By Bernd Debusmann Jr
Barclays has slashed its global growth forecast as a result of the Covid-19 pandemic
The impact of the ongoing coronavirus pandemic has drastically slashed forecasts for global economic growth in 2020, although it is too early to estimate the precise impact, according to Henk Potts, director, market strategist EMEA at Barclays Bank and Overseas Services.
In an interview with Arabian Business, Potts said that Barclays now believes global economic growth to stand at approximately 1.8 percent in 2020, down significantly from the 3.1 percent forecast it had at the beginning of the year.
“Markets have been spooked by the acceleration [of Covid-19] that we’ve seen, in Europe particularly,” he said. “In terms of the outlook, the global economy will remain uncertain. Markets remain volatile, and will be volatile until the peak is determined.”
“The impact will be determined by its lifespan, intensity and geographical spread,” he added. “That’s what we’re waiting to see and try to comprehend.”
However, Potts said that certain regions are significantly more vulnerable to the impact of the coronavirus than others, particularly economies in East Asia and in Europe.
“We expect the Chinese economy to contract by 8 percent in the first quarter, [as a result of falls in] retail and industrial production,” Potts said. “For Europe, we expect a technical recession in the first half of the year.”
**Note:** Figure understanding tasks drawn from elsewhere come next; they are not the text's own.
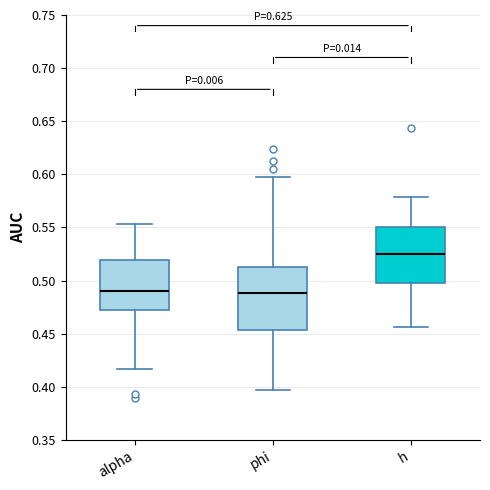

Reading left to right, read every box against the y-axis: the position of its median line, the range the box covers, and the ends of its whiskers. The values are not printed on the chart, so give them approximately, as read against the axis.

alpha: median 0.490, box 0.470 to 0.520, whiskers 0.415 to 0.555
phi: median 0.490, box 0.455 to 0.515, whiskers 0.395 to 0.600
h: median 0.525, box 0.500 to 0.550, whiskers 0.455 to 0.580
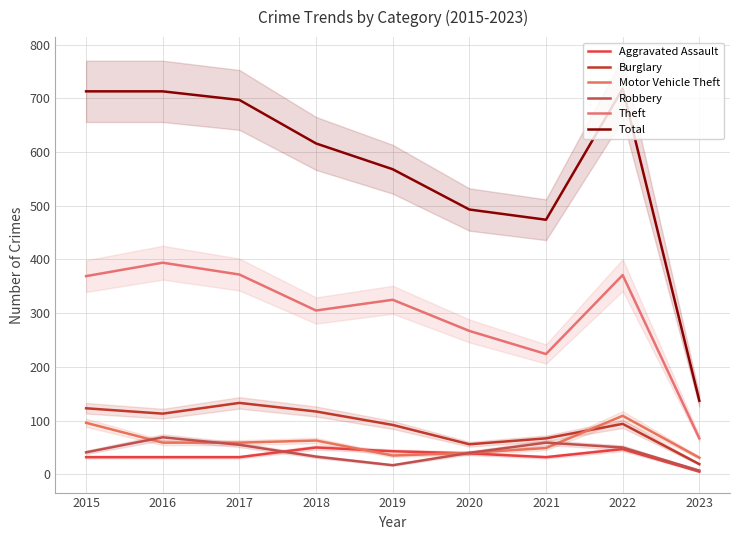

The value of Burglary at 2015 is 26. True or false?

False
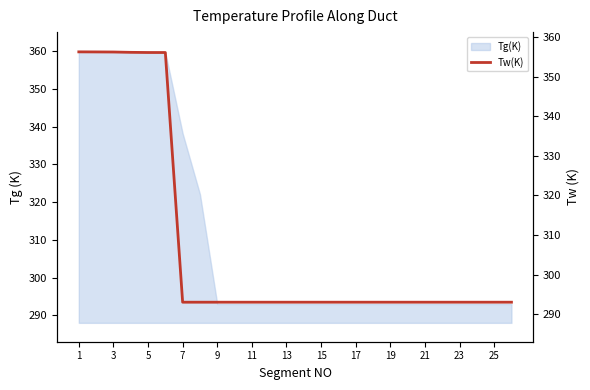

Is it true that Tg(K) equals 293.0 at 13?

True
Potts added that “output has fallen dramatically, and simultaneously has been coming under pressure as travel has been limited and consumer discretionary spending has been under pressure.”
For the Middle East, Potts said that Barclays is still working on models to determine the possible impact of the coronavirus, although he said that the region’s economic growth is just as much determined by oil prices and the structural breakdown of the OPEC+ agreement as it is by virus-related restrictions on travel and trade.
“Clearly, it [oil prices] will be depressed for a long time. That will put pressure on national budgets that are reliant on oil,” he said, picking out the UAE, Saudi Arabia and Iraq as examples.
Additionally, Potts said that lower oil prices may benefit business, as fuel prices are a key cost of doing business, while consumers will not have to spend as much to fuel up their vehicles, for example.
“That would be a benefit, but not enough to compensate for the negative impact of the coronavirus,” he said. “It’s difficult to make predictions at this stage.”